Source.
How old is the filament? If you've had it a long time perhaps its taken on too much water (once things get to a certain point it can irreversibly make the filament print poorly, even if you try to dry it)

I'm not super knowledgeable myself, but I hope someone here is able to provide useful guidance

[-] stooovie@lemmy.world 2 points 1 year ago

Completely new and dried for 24 hours in a dedicated dryer. Thanks.

[-] Cris_Color@lemm.ee 1 points 1 year ago

Gotcha. Good luck finding answers, and If you figure something out on your own time I'm sure folks would love it if you reported back with your findings. Hopefully someone has some helpful insight :)

[-] stooovie@lemmy.world 2 points 1 year ago
[-] Cris_Color@lemm.ee 2 points 1 year ago
[-] tyrant@lemmy.world 3 points 1 year ago

I'd personally try a sample coil from somewhere to rule out potential filament age/moisture/contamination.

[-] Trainguy@lemmy.world 2 points 1 year ago

These are very edge-case, and I only mention it because you had a lot of helpful details that eliminated stuff, but could the gap between the extruder drive and the hotend opening be too far apart? I've had a problem kind of similar where it would jam up the filament there. Otherwise, the other outlandish thing I could think of is maybe the inside of the hotend is pitted and damaged, but that is not as likely.

I hope this helps at all, or maybe gives you some kind of idea. Good luck!

[-] franzfurdinand@lemmy.world 2 points 1 year ago

What retraction settings do you have? I'm wondering if maybe that's contributing to your jamming.

Data records.
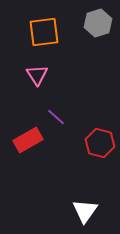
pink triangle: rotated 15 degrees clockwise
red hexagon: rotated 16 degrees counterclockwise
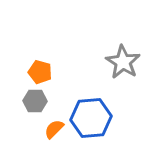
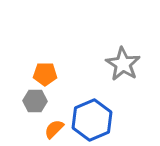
gray star: moved 2 px down
orange pentagon: moved 5 px right, 2 px down; rotated 15 degrees counterclockwise
blue hexagon: moved 1 px right, 2 px down; rotated 18 degrees counterclockwise
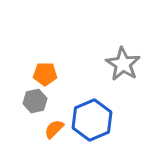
gray hexagon: rotated 15 degrees counterclockwise
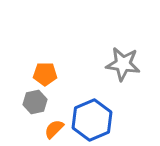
gray star: rotated 24 degrees counterclockwise
gray hexagon: moved 1 px down
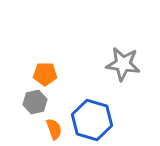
blue hexagon: rotated 21 degrees counterclockwise
orange semicircle: rotated 115 degrees clockwise
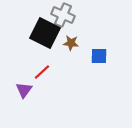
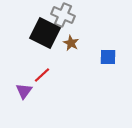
brown star: rotated 21 degrees clockwise
blue square: moved 9 px right, 1 px down
red line: moved 3 px down
purple triangle: moved 1 px down
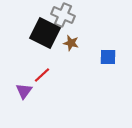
brown star: rotated 14 degrees counterclockwise
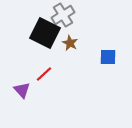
gray cross: rotated 35 degrees clockwise
brown star: moved 1 px left; rotated 14 degrees clockwise
red line: moved 2 px right, 1 px up
purple triangle: moved 2 px left, 1 px up; rotated 18 degrees counterclockwise
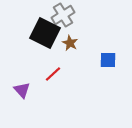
blue square: moved 3 px down
red line: moved 9 px right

Aim. Rewrite the paragraph of the 3D printing thread that begins "These are very edge-case" as a short bulleted list that keeps its main facts.

Full response.
- These are edge-case ideas, offered because the detailed description already ruled out other causes.
- The gap between the extruder drive and the hotend opening may be too wide. The writer had a similar problem, with filament jamming at that spot.
- Less likely, the inside of the hotend may be pitted and damaged.